Outside of formal organizations like SVP and Open Air Economy Collaborative, young Latines have taken it upon themselves to protect their local vendors. San Diego-based TikToker Jesús Morales spends his free time distributing tips from followers to Latine street vendors. In April, he surprised three unsuspecting vendors with a day trip to Disneyland. That same month, street vendor activist Edin Alex Enamorado uploaded a video on TikTok of an administrator at the University of California Riverside campus telling a woman selling fruit near the school that she needed to leave. Later in the video, Enamorado visits the vice chancellor’s office to question him about the ejection.
“They don’t necessarily feel comfortable being around folks that will educate them, so establishing those relationships is important,” Cielo says. If you’d like to become involved in street vendor advocacy but don’t know where to start, she recommends contacting local officials. “Call up your city council member and say, ‘Hey, how are you supporting street vendors? The street vendors here are amazing.’ They want to hear that street vendors are doing something positive because there can be a lot of calls stating the opposite.”
Diaz wishes more Americans knew what it really means to be a street vendor. “Our country was [largely] built by immigrants — our Latino street vendors are the same thing,” she says. “They’re the foundation of our evolving country, and they’re sharing and preserving ancestral traditions. We need people to accept immigrants who are raising children here for a better life, for opportunities, who want to improve our local economies.”

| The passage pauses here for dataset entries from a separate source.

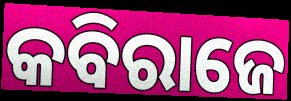
କବିରାଜେ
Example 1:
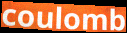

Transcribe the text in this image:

coulomb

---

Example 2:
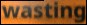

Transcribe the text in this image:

wasting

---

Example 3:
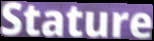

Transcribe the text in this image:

Stature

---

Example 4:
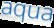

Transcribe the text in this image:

aqua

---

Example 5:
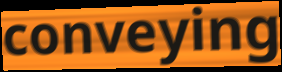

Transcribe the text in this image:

conveying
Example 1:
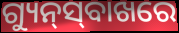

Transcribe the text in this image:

ଗ୍ୟୁନ୍‍ସ୍‍ବାଖରେ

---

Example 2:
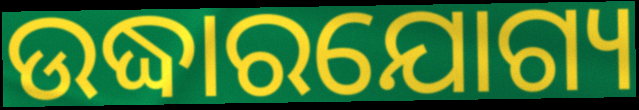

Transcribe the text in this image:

ଉଦ୍ଧାରଯୋଗ୍ୟ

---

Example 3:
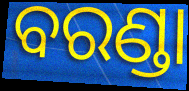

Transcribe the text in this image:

ବରଣ୍ଡା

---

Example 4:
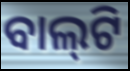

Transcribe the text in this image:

ବାଲ୍‍ଟି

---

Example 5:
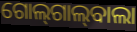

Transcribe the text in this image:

ଗୋଲ୍‍ଗାଲ୍‍ବାଲା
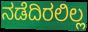
ನಡೆದಿರಲಿಲ್ಲ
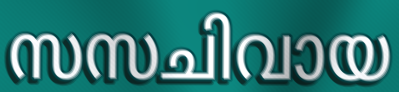
സസചിവായ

Cielo adds that many street vendors don’t actually choose the profession — often, it’s their only option. “A lot of our members at SVP are single mothers, so they can’t work a 9 to 5,” she says. “They may be elderly, they may be disabled. It’s important to take a step back and see, hey, this vendor is probably here for a reason other than the stereotypical ‘They don’t want to be part of the system.’ They desperately want to be part of the system. External factors just prevent them from participating.”